Selected excerpt:
# Accounting for measurement bias using a histogram or violin plot and numerical data in R

The Problem

I have a gardener whose job it is to measure trees in meters using a measuring stick. She measures the heights of 1,000 trees. I plot these measurements on a violin plot in R. I am specifically interested in identifying trees that are growing too tall (above six meters) or too short (below 3 meters), so I added horizontal lines to the plot to show this graphically.

data <- round(rnorm(1000,4), 2)
library(vioplot)
vioplot(data, wex = 0.5, ylim = c(0, 7))
abline(a = 3, b = 0)
abline(a = 6, b = 0)


This is all well and good. However, my assumption is that the gardener incorrectly estimates the height of the trees some of the time. Specifically, sometimes she doesn't overestimate their size at all (change of 0), often she overestimates them by 0.3 meters, and occasionally she overestimates them by an entire meter (change of 1.0). I think, in the simplest case, I could "correct" her measurements like so:

vioplot(data, (data - 0.3), (data - 1.0), wex = 0.5, ylim = c(0, 7))


My question

I think it’s more complicated than that due to the fact that if the gardener shifts results by 0.0 to let’s say 1.0 (some results may be entirely correct, only a certain percent are shifted), it’s a random process that affects mostly trees in the center of the Gaussian curve. As we move higher from the mean, the number of shifted specimens decreases but it is still relatively high due to relatively high number of the high normal values. In order to shift an abnormally low tree into the normal range (between the horizontal lines), the gardener starts with considerably fewer trees, which makes it a considerably less likely (albeit possible) event. Does that make sense? So how would I account for this in my R code?

Data extract:
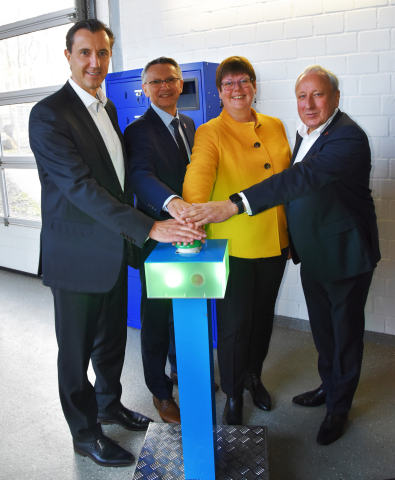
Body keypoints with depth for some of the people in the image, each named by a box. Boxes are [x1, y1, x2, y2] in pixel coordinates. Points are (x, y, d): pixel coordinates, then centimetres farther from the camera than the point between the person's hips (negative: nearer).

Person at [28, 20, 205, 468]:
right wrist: (148, 228, -30)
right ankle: (85, 434, 30)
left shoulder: (107, 107, 10)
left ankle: (109, 403, 45)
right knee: (77, 347, 10)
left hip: (114, 249, 8)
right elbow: (81, 186, -26)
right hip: (77, 256, -7)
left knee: (112, 336, 22)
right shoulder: (48, 115, -16)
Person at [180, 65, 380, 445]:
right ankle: (328, 386, 44)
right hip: (312, 254, 8)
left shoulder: (349, 137, -24)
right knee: (322, 328, 21)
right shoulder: (304, 132, 4)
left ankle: (339, 407, 30)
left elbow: (303, 178, -40)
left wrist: (235, 205, -48)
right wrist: (294, 240, 11)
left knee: (346, 331, 10)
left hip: (346, 254, -7)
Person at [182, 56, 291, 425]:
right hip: (232, 243, -5)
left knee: (263, 314, 18)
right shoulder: (210, 132, -5)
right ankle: (233, 394, 27)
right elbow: (198, 172, -22)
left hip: (274, 241, 5)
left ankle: (253, 375, 43)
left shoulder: (275, 127, 10)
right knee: (234, 323, 3)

Your tasks:
**A)** Retype the passage of the tree-measurement post from "The Problem" up to and including "abline(a = 6, b = 0)".
**B)** For each statement, say yes or no to whether it agrees with the tree-measurement post, and quote the words of the post that decide it. (i) The gardener measured the heights of 1,000 trees. (ii) Trees count as too tall when they are above seven meters. (iii) The gardener often overestimates a tree's height by an entire meter.

Answers by item number:
**A)**
The Problem

I have a gardener whose job it is to measure trees in meters using a measuring stick. She measures the heights of 1,000 trees. I plot these measurements on a violin plot in R. I am specifically interested in identifying trees that are growing too tall (above six meters) or too short (below 3 meters), so I added horizontal lines to the plot to show this graphically.

data <- round(rnorm(1000,4), 2)
library(vioplot)
vioplot(data, wex = 0.5, ylim = c(0, 7))
abline(a = 3, b = 0)
abline(a = 6, b = 0)

**B)**
(i) Yes: "She measures the heights of 1,000 trees."
(ii) No: "growing too tall (above six meters)"
(iii) No: "occasionally she overestimates them by an entire meter"